### DIRECTIONS:
Copy out the following data word for word, leaving out the pictures.

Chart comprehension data
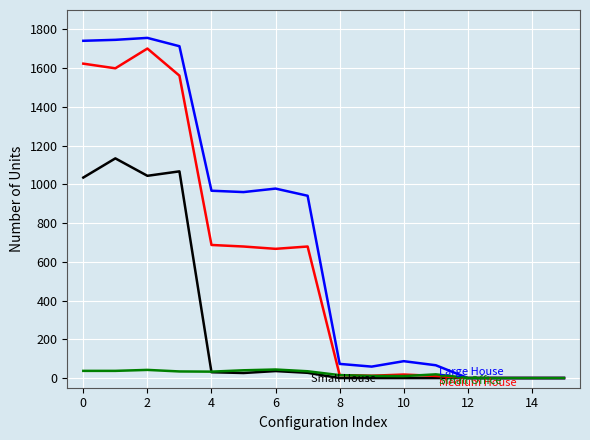

What is the maximum value shown in the chart?

1756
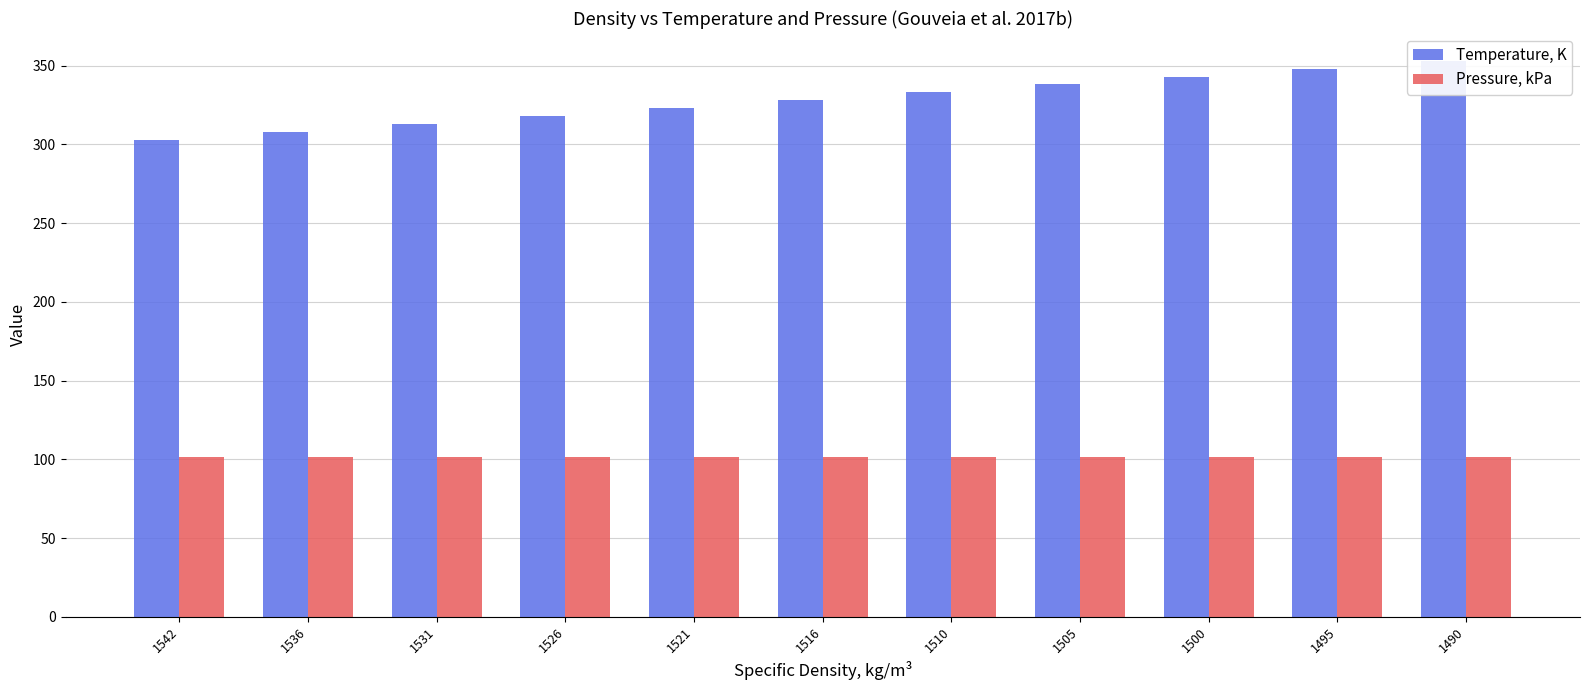

What is the difference between the second highest and minimum values in the Temperature, K series?

45.0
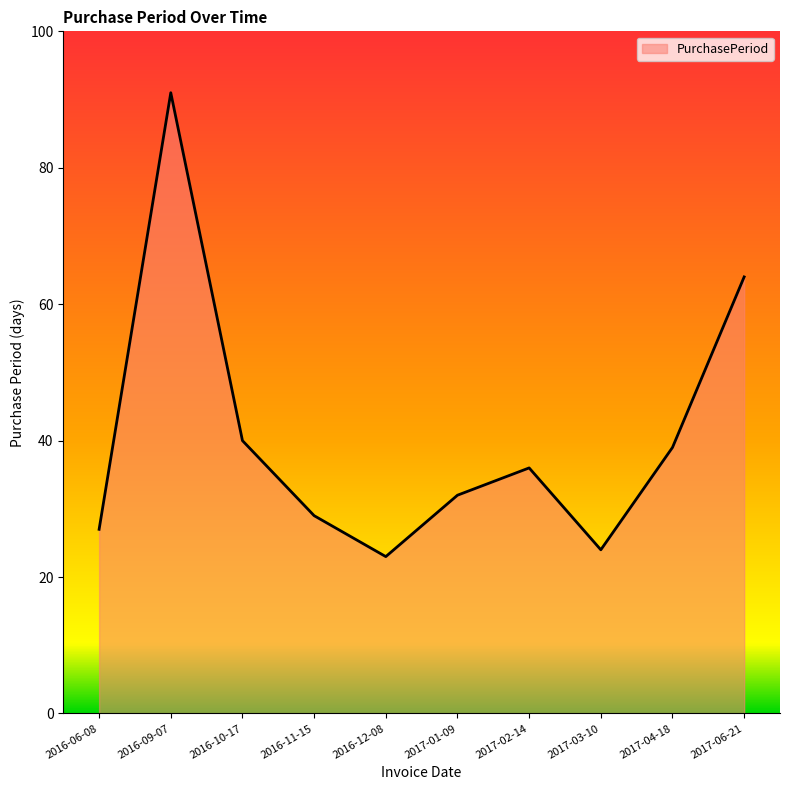

What is the approximate value at 2016-09-07, to the nearest 5?

90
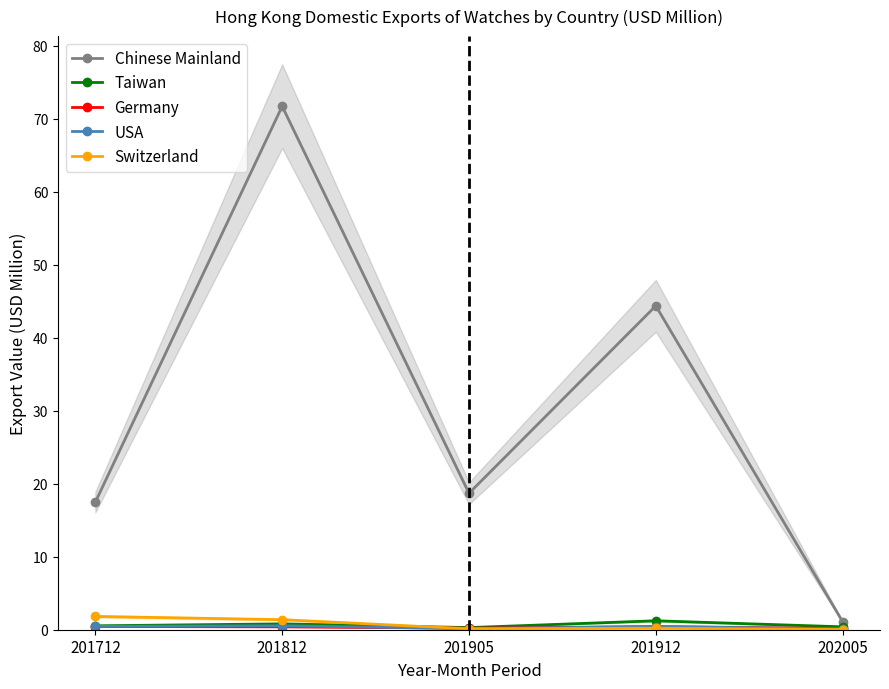

How many interior local peaks does the Switzerland series have?

1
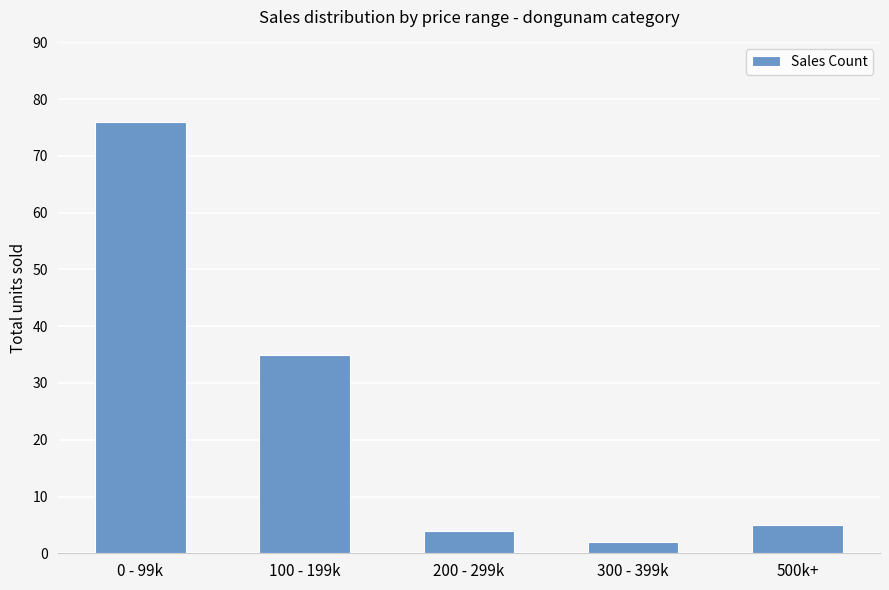

What is the sum of the values at 200 - 299k and 500k+?

9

### SOLVED EXERCISE:
What is the maximum value shown in the chart?

1756

What is the difference between the second highest and minimum values in the Temperature, K series?

45.0

What is the approximate value at 2016-09-07, to the nearest 5?

90

How many interior local peaks does the Switzerland series have?

1

What is the sum of the values at 200 - 299k and 500k+?

9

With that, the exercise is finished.